La seguridad alimentaria de México pende de un hilo debido a los impactos del cambio climático y la desaparición de alrededor de 24 programas de apoyo desde el sexenio pasado, entre ellos el Seguro Catastrófico, que funcionaba como un FONDEN agrícola.
Dependencia de importaciones
Según datos del INEGI, solo el 3% de los 2.4 millones de productores agrícolas mexicanos pueden costear una póliza privada para enfrentar sequías, lluvias extremas, olas de calor, heladas o plagas. Juan Carlos Anaya, director del Grupo Consultor de Mercados Agrícolas (GCMA), señaló que antes existía un FONDEN que ayudaba en catástrofes, primero en el ámbito alimentario y luego en infraestructura.
Isaac Varela Pacheco, productor de Sinaloa, recordó que el Seguro Catastrófico de Agroasemex los protegía: “estaba muy bien calificado y no había pérdidas”.
Crisis por falta de invierno
En el norte de Sinaloa, el granero de México, las temperaturas atípicas de más de 40 grados en diciembre, enero y febrero provocaron una caída de hasta el 50% en los rendimientos. Nemesio Artola Cárdenas, productor de Los Mochis, lamentó: “prácticamente no tuvimos invierno; nadie se salva de las pérdidas, y se suman los altos costos de insumos y fertilizantes por la guerra en Oriente Medio”.
Artola advirtió que la incertidumbre podría reducir la siembra hasta en un 50% en el próximo ciclo agrícola.
Plagas y hongos
Silverio Díaz Ramón, dirigente de la UNTA en Sinaloa, explicó que la falta de frío impidió la polinización del sorgo y redujo la cosecha de maíz de 14-16 toneladas por hectárea a solo siete. El calor favoreció la proliferación de hongos en las mazorcas.

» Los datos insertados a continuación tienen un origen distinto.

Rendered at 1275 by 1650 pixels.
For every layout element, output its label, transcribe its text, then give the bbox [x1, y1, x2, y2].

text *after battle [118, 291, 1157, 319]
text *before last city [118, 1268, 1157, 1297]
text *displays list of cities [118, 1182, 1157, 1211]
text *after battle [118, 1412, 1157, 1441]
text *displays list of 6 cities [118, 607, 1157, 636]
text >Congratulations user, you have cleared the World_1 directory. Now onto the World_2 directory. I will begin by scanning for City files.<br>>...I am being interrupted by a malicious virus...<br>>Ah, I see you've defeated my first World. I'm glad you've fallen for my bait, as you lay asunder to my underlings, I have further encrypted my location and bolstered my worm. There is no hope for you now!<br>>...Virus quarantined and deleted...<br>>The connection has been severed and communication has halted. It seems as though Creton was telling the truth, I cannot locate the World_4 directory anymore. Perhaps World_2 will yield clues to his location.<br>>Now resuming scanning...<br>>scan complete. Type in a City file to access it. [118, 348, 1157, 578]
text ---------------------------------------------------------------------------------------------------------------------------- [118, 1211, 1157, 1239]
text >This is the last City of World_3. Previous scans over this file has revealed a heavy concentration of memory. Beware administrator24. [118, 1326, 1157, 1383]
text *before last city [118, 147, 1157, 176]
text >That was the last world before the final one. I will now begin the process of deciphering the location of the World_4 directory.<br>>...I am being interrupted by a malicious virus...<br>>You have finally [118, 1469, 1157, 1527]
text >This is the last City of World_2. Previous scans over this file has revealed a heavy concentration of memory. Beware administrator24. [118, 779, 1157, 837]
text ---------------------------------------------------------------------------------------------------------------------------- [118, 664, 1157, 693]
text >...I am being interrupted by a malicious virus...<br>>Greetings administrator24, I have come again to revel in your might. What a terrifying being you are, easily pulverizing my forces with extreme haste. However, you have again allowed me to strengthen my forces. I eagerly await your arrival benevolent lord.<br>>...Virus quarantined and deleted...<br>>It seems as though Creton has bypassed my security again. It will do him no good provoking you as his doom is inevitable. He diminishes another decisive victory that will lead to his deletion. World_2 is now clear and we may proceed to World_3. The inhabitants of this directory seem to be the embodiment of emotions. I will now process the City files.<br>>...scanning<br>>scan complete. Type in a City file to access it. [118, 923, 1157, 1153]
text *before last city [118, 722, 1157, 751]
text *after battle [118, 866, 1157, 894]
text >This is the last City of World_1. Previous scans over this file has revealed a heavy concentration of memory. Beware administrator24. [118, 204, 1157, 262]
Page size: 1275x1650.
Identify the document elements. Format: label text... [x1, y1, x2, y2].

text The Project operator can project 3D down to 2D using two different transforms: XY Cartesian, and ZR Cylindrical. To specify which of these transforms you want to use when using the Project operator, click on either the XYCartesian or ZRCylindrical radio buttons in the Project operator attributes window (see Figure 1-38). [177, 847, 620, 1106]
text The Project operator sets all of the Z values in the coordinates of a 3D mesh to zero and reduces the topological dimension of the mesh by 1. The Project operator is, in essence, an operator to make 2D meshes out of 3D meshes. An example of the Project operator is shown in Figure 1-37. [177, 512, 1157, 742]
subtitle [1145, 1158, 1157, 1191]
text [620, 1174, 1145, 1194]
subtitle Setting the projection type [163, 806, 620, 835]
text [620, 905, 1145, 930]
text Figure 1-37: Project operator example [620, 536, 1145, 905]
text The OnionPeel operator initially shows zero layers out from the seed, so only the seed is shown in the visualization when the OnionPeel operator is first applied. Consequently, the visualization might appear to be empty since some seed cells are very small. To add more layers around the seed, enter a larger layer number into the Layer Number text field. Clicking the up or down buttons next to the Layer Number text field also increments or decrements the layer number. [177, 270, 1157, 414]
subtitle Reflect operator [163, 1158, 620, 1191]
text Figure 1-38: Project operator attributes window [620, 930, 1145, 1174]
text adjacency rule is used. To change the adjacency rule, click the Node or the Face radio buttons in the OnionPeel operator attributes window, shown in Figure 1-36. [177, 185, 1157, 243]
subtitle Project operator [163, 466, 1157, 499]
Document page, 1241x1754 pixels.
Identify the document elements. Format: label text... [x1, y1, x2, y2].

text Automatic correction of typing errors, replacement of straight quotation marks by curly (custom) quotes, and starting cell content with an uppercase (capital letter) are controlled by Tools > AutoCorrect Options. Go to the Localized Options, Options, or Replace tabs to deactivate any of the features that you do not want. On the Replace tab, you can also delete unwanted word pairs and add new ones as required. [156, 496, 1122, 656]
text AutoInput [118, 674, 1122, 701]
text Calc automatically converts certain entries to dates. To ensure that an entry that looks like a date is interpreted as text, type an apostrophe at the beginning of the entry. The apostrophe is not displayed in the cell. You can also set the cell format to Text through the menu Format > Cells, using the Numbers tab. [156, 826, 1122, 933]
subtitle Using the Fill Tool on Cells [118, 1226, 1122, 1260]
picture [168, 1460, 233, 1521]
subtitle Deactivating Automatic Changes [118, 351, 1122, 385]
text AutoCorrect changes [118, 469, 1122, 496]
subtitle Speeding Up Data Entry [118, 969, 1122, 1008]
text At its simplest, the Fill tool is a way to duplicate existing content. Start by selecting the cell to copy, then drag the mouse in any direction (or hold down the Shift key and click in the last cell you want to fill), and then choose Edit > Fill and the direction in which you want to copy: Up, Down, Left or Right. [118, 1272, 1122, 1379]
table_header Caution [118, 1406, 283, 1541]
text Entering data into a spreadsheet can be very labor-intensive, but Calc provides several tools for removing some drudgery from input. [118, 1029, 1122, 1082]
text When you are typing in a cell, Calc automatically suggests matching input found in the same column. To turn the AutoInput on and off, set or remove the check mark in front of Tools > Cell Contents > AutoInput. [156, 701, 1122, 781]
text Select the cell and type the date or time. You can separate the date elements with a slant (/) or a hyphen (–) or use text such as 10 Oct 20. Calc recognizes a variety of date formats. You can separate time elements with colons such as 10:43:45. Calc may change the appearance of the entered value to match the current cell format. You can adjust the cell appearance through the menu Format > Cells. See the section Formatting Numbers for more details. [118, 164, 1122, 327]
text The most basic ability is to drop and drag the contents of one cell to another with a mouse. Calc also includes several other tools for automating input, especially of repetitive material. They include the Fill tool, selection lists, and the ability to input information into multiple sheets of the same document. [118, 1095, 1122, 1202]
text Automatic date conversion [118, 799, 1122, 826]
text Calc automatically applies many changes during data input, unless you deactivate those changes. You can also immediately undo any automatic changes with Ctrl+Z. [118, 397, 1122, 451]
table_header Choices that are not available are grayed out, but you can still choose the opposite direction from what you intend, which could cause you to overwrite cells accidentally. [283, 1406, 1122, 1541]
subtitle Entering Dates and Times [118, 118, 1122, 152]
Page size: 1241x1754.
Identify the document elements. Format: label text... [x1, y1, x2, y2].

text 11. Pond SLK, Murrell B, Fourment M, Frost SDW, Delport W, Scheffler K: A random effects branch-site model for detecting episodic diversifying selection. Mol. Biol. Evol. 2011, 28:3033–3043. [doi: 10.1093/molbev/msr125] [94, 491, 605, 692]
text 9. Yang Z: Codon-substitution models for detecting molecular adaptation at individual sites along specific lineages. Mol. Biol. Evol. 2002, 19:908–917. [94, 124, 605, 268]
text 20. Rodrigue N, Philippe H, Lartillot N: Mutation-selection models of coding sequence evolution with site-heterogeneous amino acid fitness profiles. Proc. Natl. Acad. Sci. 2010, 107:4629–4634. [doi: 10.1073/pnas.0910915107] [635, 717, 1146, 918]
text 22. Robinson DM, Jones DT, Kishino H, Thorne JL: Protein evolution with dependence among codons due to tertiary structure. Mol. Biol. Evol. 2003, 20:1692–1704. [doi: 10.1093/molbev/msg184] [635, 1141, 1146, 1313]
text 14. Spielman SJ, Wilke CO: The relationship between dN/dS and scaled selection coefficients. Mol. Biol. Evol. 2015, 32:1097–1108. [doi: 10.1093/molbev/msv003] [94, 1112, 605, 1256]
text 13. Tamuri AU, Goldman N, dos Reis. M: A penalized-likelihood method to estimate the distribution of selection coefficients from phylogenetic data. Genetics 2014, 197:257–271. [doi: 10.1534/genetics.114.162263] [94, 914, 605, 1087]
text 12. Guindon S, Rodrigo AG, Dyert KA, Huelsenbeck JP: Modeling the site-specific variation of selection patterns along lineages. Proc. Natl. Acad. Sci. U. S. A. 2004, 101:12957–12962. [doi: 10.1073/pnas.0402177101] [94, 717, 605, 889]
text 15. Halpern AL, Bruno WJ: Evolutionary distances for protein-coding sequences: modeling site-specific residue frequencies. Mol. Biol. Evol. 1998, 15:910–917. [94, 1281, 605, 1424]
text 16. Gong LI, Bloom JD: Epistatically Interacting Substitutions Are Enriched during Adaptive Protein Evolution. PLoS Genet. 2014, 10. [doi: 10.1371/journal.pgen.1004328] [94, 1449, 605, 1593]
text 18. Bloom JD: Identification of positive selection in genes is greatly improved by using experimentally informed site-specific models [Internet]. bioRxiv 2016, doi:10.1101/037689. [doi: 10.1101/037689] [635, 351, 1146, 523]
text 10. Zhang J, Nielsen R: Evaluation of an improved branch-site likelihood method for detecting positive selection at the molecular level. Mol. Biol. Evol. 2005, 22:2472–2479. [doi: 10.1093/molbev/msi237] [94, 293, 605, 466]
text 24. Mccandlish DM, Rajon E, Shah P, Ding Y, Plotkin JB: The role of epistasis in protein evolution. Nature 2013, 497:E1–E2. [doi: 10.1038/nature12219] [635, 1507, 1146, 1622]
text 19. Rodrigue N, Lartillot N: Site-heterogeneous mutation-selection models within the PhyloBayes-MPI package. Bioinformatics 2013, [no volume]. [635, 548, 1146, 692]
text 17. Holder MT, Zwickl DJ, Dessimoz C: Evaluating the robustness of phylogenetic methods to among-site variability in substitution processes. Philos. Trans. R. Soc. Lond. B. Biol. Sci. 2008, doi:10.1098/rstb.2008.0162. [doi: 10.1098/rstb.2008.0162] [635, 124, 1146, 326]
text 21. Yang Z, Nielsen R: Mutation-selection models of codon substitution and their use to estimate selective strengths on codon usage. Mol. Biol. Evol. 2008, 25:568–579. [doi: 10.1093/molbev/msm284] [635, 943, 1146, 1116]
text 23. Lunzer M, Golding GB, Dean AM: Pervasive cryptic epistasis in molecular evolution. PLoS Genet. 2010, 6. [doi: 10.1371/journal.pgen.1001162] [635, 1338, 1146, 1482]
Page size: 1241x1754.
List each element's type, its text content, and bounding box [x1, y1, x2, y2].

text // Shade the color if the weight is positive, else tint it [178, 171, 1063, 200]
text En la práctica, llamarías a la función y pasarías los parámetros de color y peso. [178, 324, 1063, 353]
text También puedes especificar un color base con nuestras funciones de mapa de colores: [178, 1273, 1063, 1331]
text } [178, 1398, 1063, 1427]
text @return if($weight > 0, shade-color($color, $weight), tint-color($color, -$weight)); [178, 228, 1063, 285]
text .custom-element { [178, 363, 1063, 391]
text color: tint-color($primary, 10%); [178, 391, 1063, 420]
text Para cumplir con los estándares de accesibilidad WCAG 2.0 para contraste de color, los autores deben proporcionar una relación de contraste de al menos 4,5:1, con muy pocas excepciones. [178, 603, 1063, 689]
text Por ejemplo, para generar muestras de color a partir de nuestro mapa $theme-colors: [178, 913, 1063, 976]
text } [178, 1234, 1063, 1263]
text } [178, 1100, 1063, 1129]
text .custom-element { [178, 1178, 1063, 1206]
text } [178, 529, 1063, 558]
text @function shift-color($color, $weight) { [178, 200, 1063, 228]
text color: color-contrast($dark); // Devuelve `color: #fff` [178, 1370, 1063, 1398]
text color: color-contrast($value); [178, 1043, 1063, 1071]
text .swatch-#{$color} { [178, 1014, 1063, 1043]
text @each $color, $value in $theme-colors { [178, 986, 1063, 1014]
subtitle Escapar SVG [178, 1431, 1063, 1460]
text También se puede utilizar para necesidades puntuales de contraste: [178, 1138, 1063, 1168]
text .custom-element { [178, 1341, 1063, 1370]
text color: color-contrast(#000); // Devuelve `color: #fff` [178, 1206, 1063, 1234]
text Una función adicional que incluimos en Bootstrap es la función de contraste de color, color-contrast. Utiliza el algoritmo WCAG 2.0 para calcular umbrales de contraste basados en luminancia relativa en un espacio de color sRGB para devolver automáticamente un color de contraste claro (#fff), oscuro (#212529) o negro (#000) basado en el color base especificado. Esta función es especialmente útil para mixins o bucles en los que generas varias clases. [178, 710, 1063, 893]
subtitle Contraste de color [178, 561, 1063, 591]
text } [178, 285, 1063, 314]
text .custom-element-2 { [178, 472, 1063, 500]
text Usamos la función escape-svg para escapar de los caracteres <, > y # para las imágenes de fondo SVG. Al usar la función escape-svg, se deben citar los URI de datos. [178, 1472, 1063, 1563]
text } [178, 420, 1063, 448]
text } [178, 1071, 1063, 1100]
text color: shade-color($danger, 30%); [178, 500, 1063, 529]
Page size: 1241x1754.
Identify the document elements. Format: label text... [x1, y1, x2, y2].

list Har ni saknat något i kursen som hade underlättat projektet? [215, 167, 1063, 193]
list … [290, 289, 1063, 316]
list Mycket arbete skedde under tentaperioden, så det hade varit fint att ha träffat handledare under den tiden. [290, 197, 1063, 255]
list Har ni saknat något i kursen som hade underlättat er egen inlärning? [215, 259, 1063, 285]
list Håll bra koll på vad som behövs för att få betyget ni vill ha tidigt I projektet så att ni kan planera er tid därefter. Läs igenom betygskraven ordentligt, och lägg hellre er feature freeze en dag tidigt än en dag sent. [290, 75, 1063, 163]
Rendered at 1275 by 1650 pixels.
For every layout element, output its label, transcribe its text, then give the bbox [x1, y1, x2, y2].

Jorge Anguiano López, presidente del Comisariado Ejidal en Bachoco, reveló que algunos productores de garbanzo prefirieron perder seis hectáreas antes que invertir en la trilla, debido a la mala calidad del producto.
Alza de precios
Las pérdidas se reflejan en los precios: según Banxico, al cierre de mayo, el jitomate bola subió 69.3% anual, el saladette 64.2%, el tomate verde 50.1%, la lechuga romana 47.9%, la cebolla blanca 41% y la papa 12.68%.
Récord de importaciones
México es el segundo importador mundial de granos y oleaginosas y el primero en maíz blanco y amarillo. Anaya pronosticó que 2026 será un año récord de compras al exterior. La “tormenta perfecta” incluye cambio climático, falta de apoyos, eliminación de la banca de desarrollo, altos costos, caída de precios internacionales, apreciación del tipo de cambio e inseguridad.
“La seguridad alimentaria está comprometida: según la FAO, deberíamos producir 70-75% de nuestros granos, pero solo cosechamos 44%; en maíz poco más del 50%; en soya 5%; en arroz menos del 1%; y en trigo ni el 10%”, afirmó Anaya.
El experto instó a recuperar políticas públicas que incentiven la productividad, con asistencia técnica, innovación en semillas y financiamiento accesible: “con los alimentos no se juega”.